## Text block:
....................
Every one of the founding fathers is on record to the effect that private
ownership of firearms, the 2'nd ammendment, is there as a final bulwark against
the possibility of government going out of control. That is the most major
reason for it.

At the time of the revolution and for years afterwards, there were private
armies, private ownership of cannons and warships. . . The term "letters of
marque, and reprisal" which you read in the constitution indicates the notion of
the government issuing a sort of a hunting license to the owner of a private
warship to take English or other foreign national ships on the high seas, i.e.
to either capture or sink them. The idea of you or me owning a Vepr or FAL rifle
with a 30-round magazine is not likely to have bothered any of those people.

The problem with drug-dealers owning AKs is a drug problem and not a gun
problem. Fix the drug-problem, i.e. get rid of the insane war on drugs and pass
a rational set of drug laws, and both problems will simply go away. A rational
set of drug laws would:

  • Legalize marijuana and all its derivatives and anything else demonstrably no
    more harmful than booze on the same basis as booze.
  • Declare that heroine, crack cocaine, and other highly addictive substances
    would never be legally sold on the streets, but that those addicted could shoot
    up at government centers for the fifty-cent cost of producing the stuff, i.e.
    take every dime out of that business for criminals.
  • Provide a lifetime in prison for selling LSD, PCP, and other Jeckyl/Hyde
    formulas.
  • Same for anybody selling any kind of drugs to kids.


Do all of that, and the drug problem, the gun problem, and 70% of all urban
crime will vanish within two years.

But I digress. The 2'nd ammendment is there as a final bulwark against our own
government going out of control. It is also there as a bulwark against any
foreign invasion which our own military might not be able to stop.

Admiral Yamamoto, when asked by the Japanese general staff about the possibility
of invading the American homeland, replied that there were fifty million
lunatics in this country who owned military style weaponry, and that there would
be "a rifle behind every blade of grass". This apparently bothered him a great
deal more than the 200,000 or so guys in uniform prior to the war.

A third obvious reason for private ownership of firearms is to protect yourself
and your family from criminals and wild animals. In particular, there is no
real reason for people to have to surrender that right when they go outdoors,
hence concealed carry laws.
....................
(Stored data)
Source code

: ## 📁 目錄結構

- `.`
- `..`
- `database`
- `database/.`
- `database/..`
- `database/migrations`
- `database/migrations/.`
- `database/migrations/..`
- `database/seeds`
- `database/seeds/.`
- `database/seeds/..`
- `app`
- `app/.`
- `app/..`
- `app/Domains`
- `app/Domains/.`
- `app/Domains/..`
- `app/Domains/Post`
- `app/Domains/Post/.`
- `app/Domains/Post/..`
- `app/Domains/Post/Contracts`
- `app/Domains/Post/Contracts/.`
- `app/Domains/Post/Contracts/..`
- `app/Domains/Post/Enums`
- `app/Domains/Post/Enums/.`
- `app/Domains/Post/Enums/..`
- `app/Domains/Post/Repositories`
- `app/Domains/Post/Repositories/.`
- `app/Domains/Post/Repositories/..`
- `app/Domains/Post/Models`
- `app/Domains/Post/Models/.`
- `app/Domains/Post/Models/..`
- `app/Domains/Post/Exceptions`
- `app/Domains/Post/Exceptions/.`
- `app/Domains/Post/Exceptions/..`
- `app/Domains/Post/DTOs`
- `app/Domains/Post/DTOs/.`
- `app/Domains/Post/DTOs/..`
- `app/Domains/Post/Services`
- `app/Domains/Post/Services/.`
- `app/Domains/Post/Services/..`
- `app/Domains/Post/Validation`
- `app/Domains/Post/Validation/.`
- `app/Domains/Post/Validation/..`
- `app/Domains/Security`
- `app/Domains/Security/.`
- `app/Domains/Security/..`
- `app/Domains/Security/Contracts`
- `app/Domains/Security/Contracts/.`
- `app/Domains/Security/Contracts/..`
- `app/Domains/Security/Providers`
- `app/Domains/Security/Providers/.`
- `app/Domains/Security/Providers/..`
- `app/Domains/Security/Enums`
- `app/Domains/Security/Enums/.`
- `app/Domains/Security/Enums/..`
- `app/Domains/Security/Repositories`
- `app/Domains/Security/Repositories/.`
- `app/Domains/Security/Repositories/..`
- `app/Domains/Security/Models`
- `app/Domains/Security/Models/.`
....................
## Request:
In the text on gun ownership, what penalty would a rational set of drug laws set for selling LSD and PCP?

## Exercise result:
A lifetime in prison.